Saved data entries
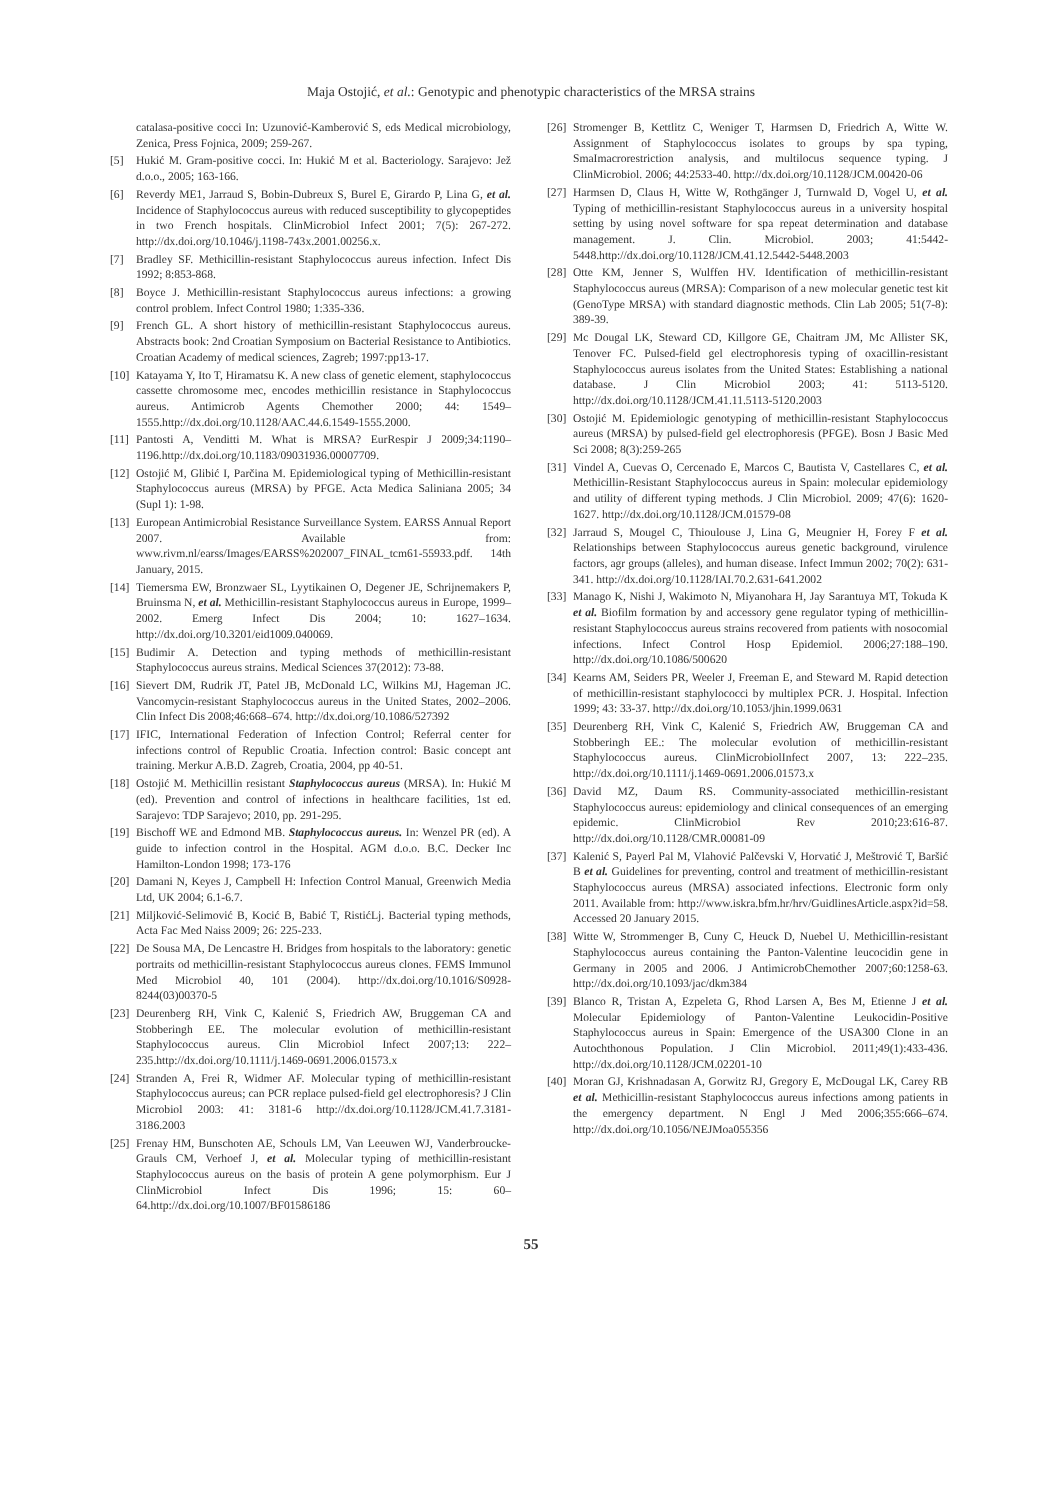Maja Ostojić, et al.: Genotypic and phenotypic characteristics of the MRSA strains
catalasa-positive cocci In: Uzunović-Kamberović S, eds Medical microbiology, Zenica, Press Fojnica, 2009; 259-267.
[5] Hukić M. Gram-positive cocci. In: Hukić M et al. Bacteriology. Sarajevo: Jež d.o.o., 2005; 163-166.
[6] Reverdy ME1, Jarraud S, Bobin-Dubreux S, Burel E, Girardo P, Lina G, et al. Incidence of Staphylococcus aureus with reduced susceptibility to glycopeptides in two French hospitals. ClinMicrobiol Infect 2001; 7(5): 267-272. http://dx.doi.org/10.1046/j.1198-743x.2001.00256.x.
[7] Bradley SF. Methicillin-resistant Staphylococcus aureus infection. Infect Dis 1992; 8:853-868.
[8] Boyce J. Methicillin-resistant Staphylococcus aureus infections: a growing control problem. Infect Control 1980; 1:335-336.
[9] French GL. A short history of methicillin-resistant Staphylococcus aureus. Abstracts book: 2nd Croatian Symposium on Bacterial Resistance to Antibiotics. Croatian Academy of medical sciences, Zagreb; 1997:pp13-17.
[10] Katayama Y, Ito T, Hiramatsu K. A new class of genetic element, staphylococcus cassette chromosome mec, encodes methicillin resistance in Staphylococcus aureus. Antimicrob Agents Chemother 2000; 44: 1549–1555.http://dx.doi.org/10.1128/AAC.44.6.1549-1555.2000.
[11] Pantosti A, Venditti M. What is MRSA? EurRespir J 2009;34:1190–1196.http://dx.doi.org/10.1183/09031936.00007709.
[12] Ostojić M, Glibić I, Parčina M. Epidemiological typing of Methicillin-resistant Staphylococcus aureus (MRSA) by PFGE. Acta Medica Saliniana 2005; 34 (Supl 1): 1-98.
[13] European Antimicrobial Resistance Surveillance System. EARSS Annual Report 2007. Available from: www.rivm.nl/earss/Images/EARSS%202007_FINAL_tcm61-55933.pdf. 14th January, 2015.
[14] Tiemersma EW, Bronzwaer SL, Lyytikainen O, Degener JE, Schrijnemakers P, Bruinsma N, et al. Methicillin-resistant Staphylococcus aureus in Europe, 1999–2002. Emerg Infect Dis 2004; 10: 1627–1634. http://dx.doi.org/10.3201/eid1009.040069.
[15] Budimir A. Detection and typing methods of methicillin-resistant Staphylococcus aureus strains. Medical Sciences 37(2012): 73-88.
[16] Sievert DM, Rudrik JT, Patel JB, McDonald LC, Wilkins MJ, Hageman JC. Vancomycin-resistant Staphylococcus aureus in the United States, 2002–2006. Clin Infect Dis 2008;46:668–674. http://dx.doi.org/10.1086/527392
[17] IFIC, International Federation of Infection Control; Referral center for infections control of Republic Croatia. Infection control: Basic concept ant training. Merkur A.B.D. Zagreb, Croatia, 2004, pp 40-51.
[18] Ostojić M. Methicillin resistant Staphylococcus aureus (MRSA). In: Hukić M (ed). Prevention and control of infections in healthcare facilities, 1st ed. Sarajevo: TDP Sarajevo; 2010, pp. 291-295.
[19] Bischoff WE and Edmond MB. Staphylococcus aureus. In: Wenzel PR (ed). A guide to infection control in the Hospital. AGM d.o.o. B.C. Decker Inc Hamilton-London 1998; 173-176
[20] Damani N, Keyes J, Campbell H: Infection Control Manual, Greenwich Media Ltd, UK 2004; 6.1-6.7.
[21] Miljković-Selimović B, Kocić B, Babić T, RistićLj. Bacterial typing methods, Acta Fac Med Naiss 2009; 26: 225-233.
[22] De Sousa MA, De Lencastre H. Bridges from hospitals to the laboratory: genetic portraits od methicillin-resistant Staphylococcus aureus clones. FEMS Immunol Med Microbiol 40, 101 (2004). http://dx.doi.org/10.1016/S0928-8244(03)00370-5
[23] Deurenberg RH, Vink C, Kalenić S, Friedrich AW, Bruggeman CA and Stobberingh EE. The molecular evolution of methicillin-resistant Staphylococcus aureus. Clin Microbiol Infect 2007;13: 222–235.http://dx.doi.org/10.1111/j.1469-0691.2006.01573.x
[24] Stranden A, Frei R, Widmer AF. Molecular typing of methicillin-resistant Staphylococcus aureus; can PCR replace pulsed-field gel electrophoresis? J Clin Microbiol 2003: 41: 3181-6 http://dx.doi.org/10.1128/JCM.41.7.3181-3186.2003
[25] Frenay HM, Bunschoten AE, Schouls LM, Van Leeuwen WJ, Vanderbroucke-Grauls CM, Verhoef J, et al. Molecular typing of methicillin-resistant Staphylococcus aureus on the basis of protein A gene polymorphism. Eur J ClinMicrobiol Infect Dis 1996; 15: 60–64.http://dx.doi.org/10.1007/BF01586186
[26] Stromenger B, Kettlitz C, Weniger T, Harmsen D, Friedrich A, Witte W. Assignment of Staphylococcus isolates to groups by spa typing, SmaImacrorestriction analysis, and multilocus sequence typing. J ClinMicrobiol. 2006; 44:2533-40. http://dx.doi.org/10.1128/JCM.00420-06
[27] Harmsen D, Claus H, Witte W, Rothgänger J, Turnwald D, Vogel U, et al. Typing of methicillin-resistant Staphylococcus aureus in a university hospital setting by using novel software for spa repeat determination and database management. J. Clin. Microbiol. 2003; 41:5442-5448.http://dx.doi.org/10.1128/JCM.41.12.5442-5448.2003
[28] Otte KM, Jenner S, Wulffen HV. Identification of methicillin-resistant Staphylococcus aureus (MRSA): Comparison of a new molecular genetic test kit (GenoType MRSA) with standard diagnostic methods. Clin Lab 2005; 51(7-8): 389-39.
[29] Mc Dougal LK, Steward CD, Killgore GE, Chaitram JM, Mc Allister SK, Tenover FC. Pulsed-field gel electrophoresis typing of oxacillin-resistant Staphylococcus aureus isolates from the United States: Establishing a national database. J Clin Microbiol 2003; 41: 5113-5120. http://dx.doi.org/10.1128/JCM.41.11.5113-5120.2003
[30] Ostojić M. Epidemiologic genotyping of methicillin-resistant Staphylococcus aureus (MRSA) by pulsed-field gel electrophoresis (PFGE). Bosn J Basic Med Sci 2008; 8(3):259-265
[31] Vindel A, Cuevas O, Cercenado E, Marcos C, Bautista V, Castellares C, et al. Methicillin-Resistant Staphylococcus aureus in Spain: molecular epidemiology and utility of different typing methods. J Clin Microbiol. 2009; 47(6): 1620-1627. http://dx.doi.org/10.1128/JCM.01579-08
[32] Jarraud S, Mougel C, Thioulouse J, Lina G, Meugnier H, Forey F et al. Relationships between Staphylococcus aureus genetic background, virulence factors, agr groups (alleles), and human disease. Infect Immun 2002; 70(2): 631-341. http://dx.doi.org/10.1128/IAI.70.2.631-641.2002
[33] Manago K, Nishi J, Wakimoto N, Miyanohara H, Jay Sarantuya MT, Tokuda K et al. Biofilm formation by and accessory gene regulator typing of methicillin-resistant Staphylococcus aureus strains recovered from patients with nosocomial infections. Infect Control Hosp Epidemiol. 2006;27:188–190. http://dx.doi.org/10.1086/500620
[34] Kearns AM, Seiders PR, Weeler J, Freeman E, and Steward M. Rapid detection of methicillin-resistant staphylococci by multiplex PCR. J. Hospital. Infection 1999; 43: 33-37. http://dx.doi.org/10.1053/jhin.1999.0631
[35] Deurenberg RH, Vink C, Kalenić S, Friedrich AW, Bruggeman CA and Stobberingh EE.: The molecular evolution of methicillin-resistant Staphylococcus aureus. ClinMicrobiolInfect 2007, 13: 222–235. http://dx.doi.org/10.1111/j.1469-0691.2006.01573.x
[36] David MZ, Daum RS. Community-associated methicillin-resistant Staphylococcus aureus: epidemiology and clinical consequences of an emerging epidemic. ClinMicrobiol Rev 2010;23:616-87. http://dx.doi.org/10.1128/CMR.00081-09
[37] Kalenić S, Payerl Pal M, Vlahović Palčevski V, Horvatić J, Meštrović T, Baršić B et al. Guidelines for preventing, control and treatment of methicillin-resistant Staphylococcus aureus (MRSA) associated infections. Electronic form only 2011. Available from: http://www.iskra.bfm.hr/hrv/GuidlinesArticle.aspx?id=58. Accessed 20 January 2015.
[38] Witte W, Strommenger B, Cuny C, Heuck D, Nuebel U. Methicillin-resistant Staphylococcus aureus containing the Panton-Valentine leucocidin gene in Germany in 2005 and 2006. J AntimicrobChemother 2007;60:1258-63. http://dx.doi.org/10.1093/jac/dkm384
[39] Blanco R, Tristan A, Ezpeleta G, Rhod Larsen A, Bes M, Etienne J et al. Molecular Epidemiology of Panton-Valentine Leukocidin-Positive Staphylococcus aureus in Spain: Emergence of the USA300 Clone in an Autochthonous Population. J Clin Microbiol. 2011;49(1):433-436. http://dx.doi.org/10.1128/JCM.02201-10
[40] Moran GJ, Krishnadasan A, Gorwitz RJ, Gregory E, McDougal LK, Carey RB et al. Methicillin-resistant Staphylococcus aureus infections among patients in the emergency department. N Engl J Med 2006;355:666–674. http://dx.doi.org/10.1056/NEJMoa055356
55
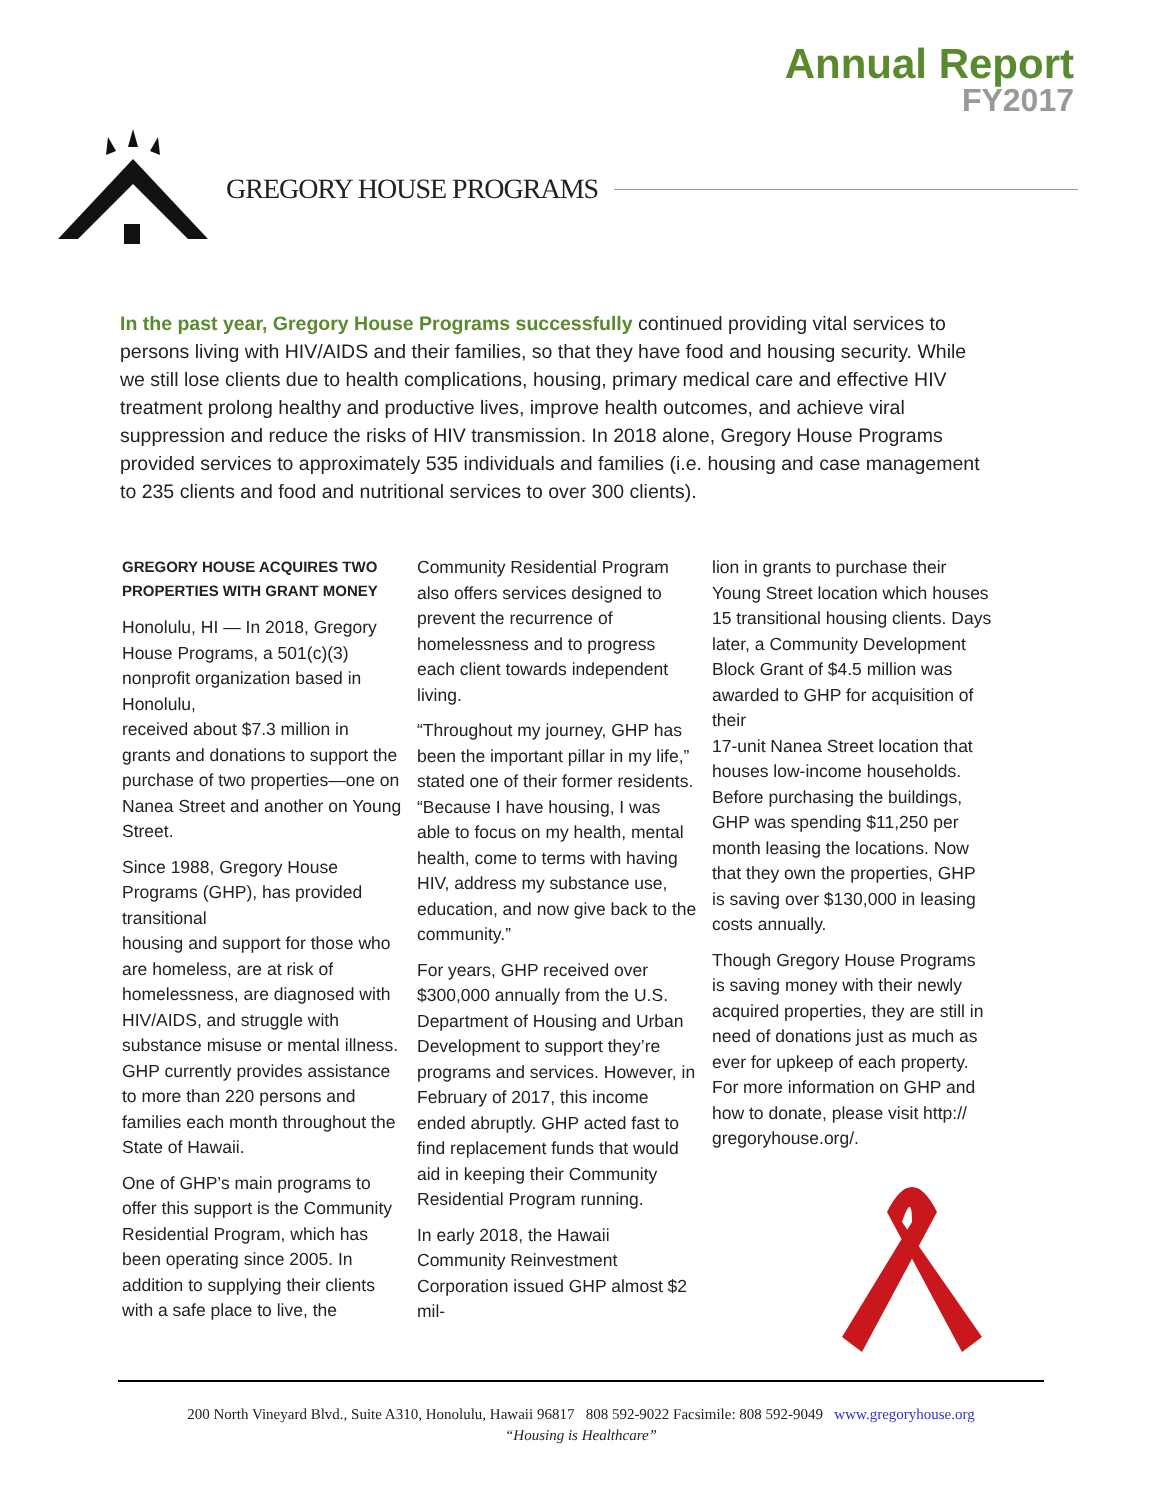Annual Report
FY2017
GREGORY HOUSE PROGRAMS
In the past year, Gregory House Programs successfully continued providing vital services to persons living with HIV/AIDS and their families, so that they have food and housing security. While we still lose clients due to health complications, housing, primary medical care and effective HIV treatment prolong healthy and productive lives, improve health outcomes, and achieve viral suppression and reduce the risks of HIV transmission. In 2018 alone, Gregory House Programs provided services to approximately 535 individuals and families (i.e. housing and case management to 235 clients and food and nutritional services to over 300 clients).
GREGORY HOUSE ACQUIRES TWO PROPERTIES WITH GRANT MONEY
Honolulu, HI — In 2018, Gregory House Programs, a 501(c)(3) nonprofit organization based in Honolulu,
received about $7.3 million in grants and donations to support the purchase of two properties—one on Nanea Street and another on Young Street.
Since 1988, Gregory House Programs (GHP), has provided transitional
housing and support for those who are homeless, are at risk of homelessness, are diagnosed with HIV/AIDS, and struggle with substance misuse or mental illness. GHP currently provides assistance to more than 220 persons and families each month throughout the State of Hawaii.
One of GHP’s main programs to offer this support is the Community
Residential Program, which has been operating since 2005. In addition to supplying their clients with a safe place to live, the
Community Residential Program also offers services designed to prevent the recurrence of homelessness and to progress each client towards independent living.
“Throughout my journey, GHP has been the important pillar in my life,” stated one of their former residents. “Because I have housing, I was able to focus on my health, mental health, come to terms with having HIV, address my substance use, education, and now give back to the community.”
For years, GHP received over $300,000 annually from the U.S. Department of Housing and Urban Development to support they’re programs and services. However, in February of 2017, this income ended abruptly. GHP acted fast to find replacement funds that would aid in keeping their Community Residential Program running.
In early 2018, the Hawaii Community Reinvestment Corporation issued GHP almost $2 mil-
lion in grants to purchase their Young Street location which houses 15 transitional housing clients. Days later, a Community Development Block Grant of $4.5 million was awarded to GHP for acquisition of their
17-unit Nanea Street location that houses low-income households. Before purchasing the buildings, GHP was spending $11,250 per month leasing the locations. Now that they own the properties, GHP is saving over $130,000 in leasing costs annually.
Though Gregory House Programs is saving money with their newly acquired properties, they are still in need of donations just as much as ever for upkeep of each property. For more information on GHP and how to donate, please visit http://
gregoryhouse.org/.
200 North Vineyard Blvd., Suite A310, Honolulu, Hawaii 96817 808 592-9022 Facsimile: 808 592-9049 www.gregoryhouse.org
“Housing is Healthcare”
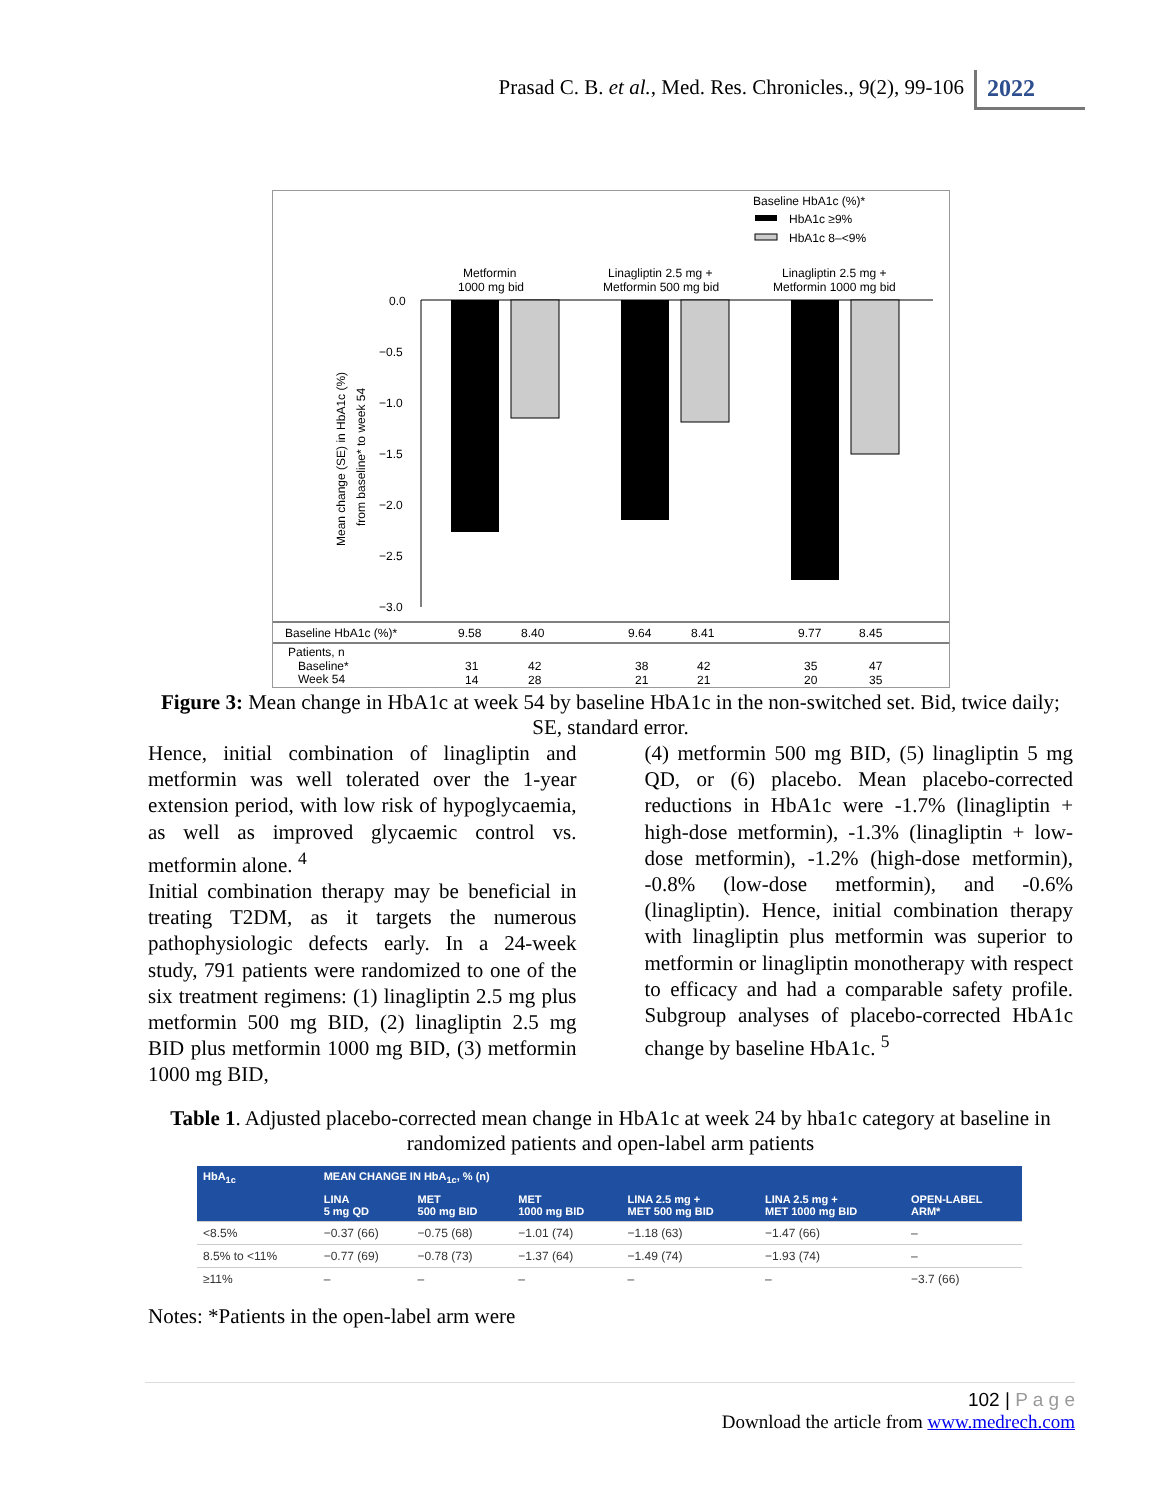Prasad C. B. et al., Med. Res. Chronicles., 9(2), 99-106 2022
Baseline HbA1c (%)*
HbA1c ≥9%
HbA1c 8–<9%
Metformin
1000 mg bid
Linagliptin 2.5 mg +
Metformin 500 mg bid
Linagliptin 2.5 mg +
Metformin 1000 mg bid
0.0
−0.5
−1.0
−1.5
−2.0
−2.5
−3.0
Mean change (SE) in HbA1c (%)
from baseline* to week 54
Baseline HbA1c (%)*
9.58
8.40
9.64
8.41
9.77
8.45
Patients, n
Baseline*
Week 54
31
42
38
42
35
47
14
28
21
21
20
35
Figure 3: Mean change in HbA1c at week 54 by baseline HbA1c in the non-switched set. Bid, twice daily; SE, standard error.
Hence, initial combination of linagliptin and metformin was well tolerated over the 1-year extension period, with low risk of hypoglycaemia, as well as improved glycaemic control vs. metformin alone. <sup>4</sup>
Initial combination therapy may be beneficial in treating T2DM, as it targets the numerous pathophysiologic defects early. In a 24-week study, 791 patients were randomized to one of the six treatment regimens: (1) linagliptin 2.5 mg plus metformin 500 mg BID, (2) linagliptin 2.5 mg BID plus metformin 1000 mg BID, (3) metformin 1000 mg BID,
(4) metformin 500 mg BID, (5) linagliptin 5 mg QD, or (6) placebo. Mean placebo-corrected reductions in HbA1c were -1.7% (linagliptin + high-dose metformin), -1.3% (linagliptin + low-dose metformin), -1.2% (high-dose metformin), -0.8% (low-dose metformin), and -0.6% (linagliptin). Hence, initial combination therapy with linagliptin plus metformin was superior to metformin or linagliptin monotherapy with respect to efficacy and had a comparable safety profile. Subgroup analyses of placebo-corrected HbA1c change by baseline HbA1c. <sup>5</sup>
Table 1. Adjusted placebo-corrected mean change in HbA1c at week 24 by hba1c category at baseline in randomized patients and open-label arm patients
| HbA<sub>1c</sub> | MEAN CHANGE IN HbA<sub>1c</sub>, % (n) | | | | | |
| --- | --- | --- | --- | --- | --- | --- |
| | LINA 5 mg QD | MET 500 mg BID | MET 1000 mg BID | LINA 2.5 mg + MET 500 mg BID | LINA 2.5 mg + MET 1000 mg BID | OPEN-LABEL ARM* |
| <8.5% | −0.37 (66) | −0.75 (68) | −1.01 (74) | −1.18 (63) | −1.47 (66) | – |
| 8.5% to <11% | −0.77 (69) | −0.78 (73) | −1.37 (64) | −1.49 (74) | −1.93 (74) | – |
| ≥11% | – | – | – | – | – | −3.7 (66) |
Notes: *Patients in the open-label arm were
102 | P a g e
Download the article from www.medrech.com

Work instruction:
Only the lines that contain the string "Zagreb" should be copied from the entries above.

The completed task:
[9] French GL. A short history of methicillin-resistant Staphylococcus aureus. Abstracts book: 2nd Croatian Symposium on Bacterial Resistance to Antibiotics. Croatian Academy of medical sciences, Zagreb; 1997:pp13-17.
[17] IFIC, International Federation of Infection Control; Referral center for infections control of Republic Croatia. Infection control: Basic concept ant training. Merkur A.B.D. Zagreb, Croatia, 2004, pp 40-51.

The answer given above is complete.